- What needs to be done -
Output each line exactly as written, from the first line of the records to the line bearing "### Turbo Frame Request Detection", inclusive, while leaving every picture out.

(Plain-text document sources)
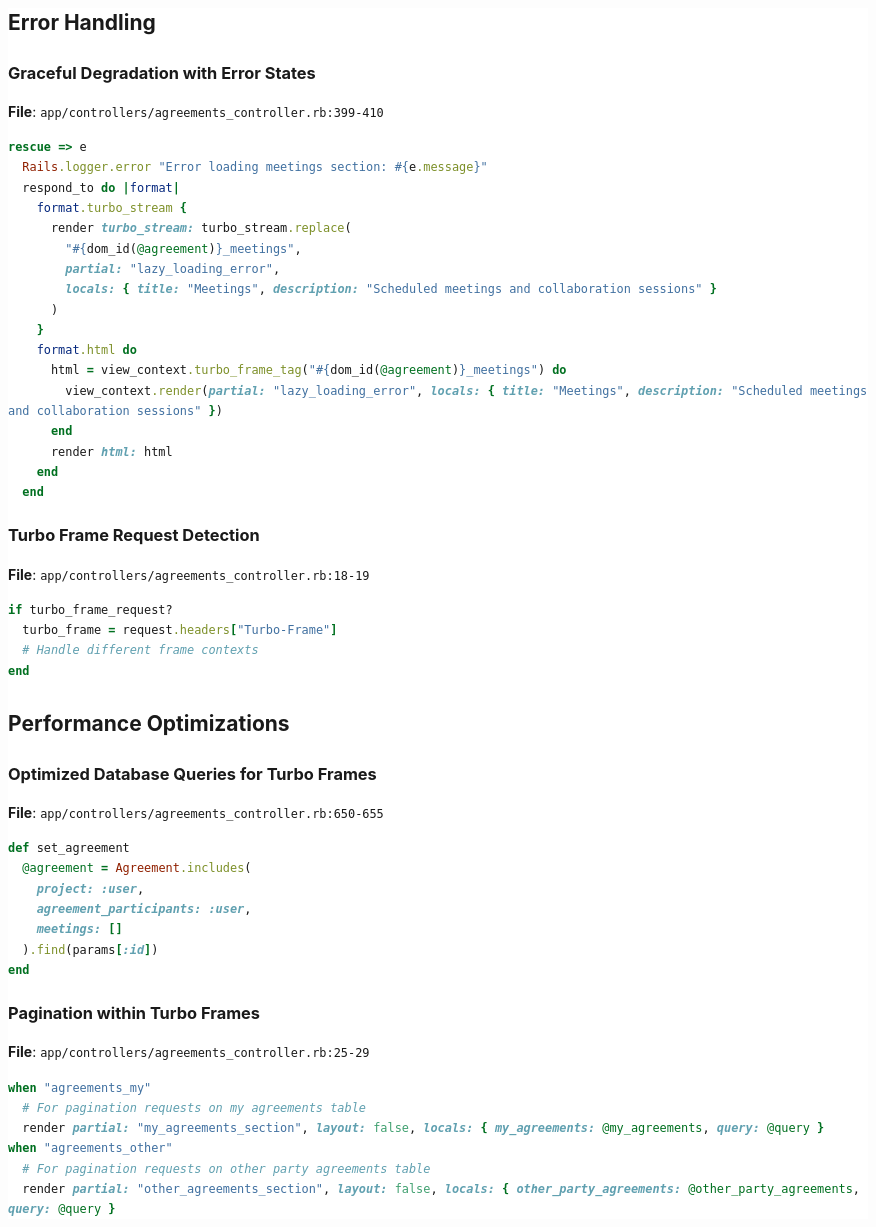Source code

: ## Error Handling

### Graceful Degradation with Error States
**File**: `app/controllers/agreements_controller.rb:399-410`
```ruby
rescue => e
  Rails.logger.error "Error loading meetings section: #{e.message}"
  respond_to do |format|
    format.turbo_stream { 
      render turbo_stream: turbo_stream.replace(
        "#{dom_id(@agreement)}_meetings", 
        partial: "lazy_loading_error", 
        locals: { title: "Meetings", description: "Scheduled meetings and collaboration sessions" }
      ) 
    }
    format.html do
      html = view_context.turbo_frame_tag("#{dom_id(@agreement)}_meetings") do
        view_context.render(partial: "lazy_loading_error", locals: { title: "Meetings", description: "Scheduled meetings and collaboration sessions" })
      end
      render html: html
    end
  end
```

### Turbo Frame Request Detection
**File**: `app/controllers/agreements_controller.rb:18-19`
```ruby
if turbo_frame_request?
  turbo_frame = request.headers["Turbo-Frame"]
  # Handle different frame contexts
end
```

## Performance Optimizations

### Optimized Database Queries for Turbo Frames
**File**: `app/controllers/agreements_controller.rb:650-655`
```ruby
def set_agreement
  @agreement = Agreement.includes(
    project: :user,
    agreement_participants: :user,
    meetings: []
  ).find(params[:id])
end
```

### Pagination within Turbo Frames
**File**: `app/controllers/agreements_controller.rb:25-29`
```ruby
when "agreements_my"
  # For pagination requests on my agreements table
  render partial: "my_agreements_section", layout: false, locals: { my_agreements: @my_agreements, query: @query }
when "agreements_other"
  # For pagination requests on other party agreements table  
  render partial: "other_agreements_section", layout: false, locals: { other_party_agreements: @other_party_agreements, query: @query }
```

- Task output -
Source code

: ## Error Handling

### Graceful Degradation with Error States
**File**: `app/controllers/agreements_controller.rb:399-410`
```ruby
rescue => e
  Rails.logger.error "Error loading meetings section: #{e.message}"
  respond_to do |format|
    format.turbo_stream { 
      render turbo_stream: turbo_stream.replace(
        "#{dom_id(@agreement)}_meetings", 
        partial: "lazy_loading_error", 
        locals: { title: "Meetings", description: "Scheduled meetings and collaboration sessions" }
      ) 
    }
    format.html do
      html = view_context.turbo_frame_tag("#{dom_id(@agreement)}_meetings") do
        view_context.render(partial: "lazy_loading_error", locals: { title: "Meetings", description: "Scheduled meetings and collaboration sessions" })
      end
      render html: html
    end
  end
```

### Turbo Frame Request Detection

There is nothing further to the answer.